Bitcoin is once again testing a major price level after a recent rally, but analysts warn the move may not last.
The world’s largest cryptocurrency climbed close to $69,000, approaching a resistance level that has stopped previous price surges. Traders say this area has rejected Bitcoin several times in recent weeks.
When a price rises quickly but fails to break resistance, it can create what traders call a bull trap. This happens when buyers enter the market expecting further gains, only for the price to reverse and fall.
Technical charts show Bitcoin is moving inside a descending channel, a pattern where prices gradually trend lower. The upper boundary of this channel currently sits near $69,150, which is where the latest rally is facing pressure.
If sellers defend this level again, analysts believe Bitcoin could rotate downward toward $56,000 to $58,000, where stronger support exists.

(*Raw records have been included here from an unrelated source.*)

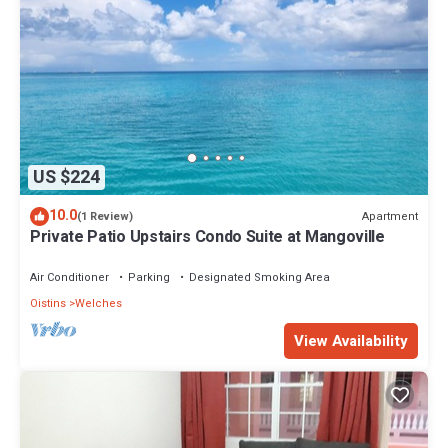
US $224
10.0
Apartment
(1 Review)
Private Patio Upstairs Condo Suite at Mangoville
Air Conditioner
Parking
Designated Smoking Area
Oistins
Welches
View Availability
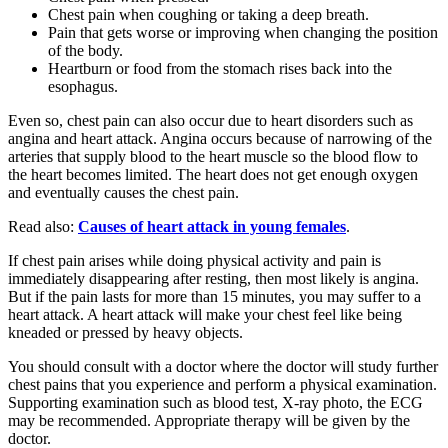
Chest pain when coughing or taking a deep breath.
Pain that gets worse or improving when changing the position
of the body.
Heartburn or food from the stomach rises back into the
esophagus.
Even so, chest pain can also occur due to heart disorders such as
angina and heart attack. Angina occurs because of narrowing of the
arteries that supply blood to the heart muscle so the blood flow to
the heart becomes limited. The heart does not get enough oxygen
and eventually causes the chest pain.
Read also:
Causes of heart attack in young females
.
If chest pain arises while doing physical activity and pain is
immediately disappearing after resting, then most likely is angina.
But if the pain lasts for more than 15 minutes, you may suffer to a
heart attack. A heart attack will make your chest feel like being
kneaded or pressed by heavy objects.
You should consult with a doctor where the doctor will study further
chest pains that you experience and perform a physical examination.
Supporting examination such as blood test, X-ray photo, the ECG
may be recommended. Appropriate therapy will be given by the
doctor.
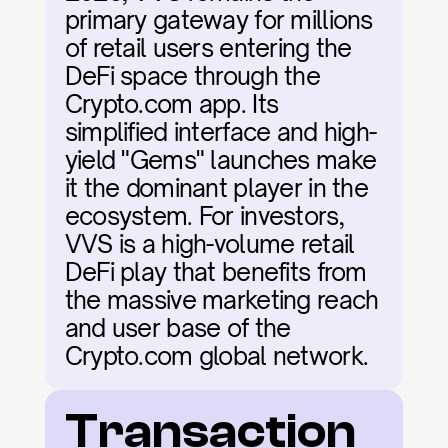
primary gateway for millions 
of retail users entering the 
DeFi space through the 
Crypto.com app. Its 
simplified interface and high-
yield "Gems" launches make 
it the dominant player in the 
ecosystem. For investors, 
VVS is a high-volume retail 
DeFi play that benefits from 
the massive marketing reach 
and user base of the 
Crypto.com global network.
Transaction 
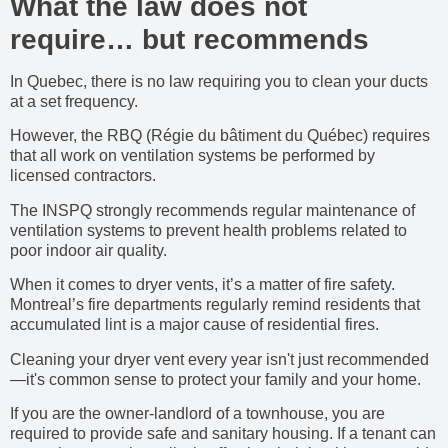
What the law does not
require… but recommends
In Quebec, there is no law requiring you to clean your ducts
at a set frequency.
However, the RBQ (Régie du bâtiment du Québec) requires
that all work on ventilation systems be performed by
licensed contractors.
The INSPQ strongly recommends regular maintenance of
ventilation systems to prevent health problems related to
poor indoor air quality.
When it comes to dryer vents, it’s a matter of fire safety.
Montreal’s fire departments regularly remind residents that
accumulated lint is a major cause of residential fires.
Cleaning your dryer vent every year isn't just recommended
—it's common sense to protect your family and your home.
If you are the owner-landlord of a townhouse, you are
required to provide safe and sanitary housing. If a tenant can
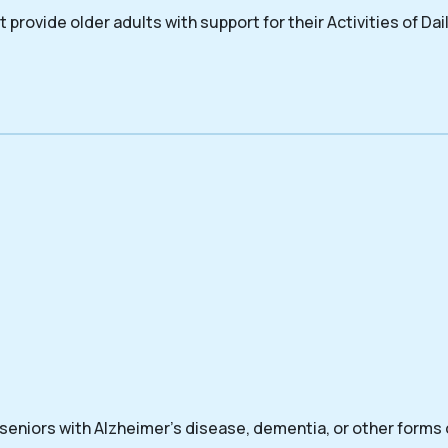
 provide older adults with support for their Activities of Dail
 seniors with Alzheimer’s disease, dementia, or other forms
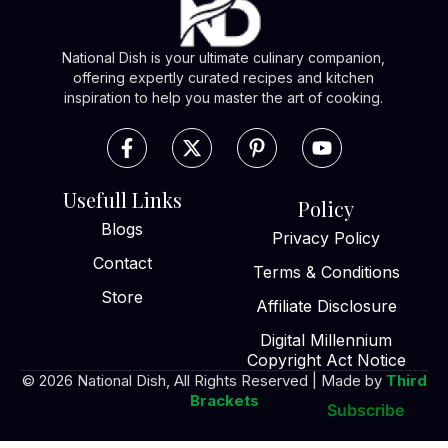
National Dish is your ultimate culinary companion,
offering expertly curated recipes and kitchen
inspiration to help you master the art of cooking.
Usefull Links
Policy
Blogs
Privacy Policy
Contact
Terms & Conditions
Store
Affiliate Disclosure
Digital Millennium
Copyright Act Notice
© 2026 National Dish, All Rights Reserved | Made by
Third
Brackets
Subscribe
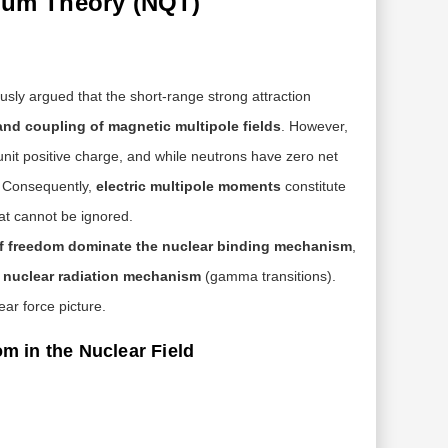
ntum Theory (NQT)
usly argued that the short-range strong attraction
and coupling of magnetic multipole fields
. However,
 unit positive charge, and while neutrons have zero net
s. Consequently,
electric multipole moments
constitute
at cannot be ignored.
of freedom dominate the nuclear binding mechanism
,
e nuclear radiation mechanism
(gamma transitions).
ar force picture.
om in the Nuclear Field
gp≈5.6
gn≈−3.8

Another factor comes from liquidity in the market. Many stop-loss orders sit below the current price, and markets often move toward these areas because they provide large trading volume.
Despite the short-term uncertainty, Bitcoin recently passed a major milestone with more than 20 million coins mined, highlighting its long-term scarcity.
For now, traders are watching the $69K resistance closely. A strong breakout above it could restart the rally, but a rejection may confirm fears that the latest surge was just another bull trap.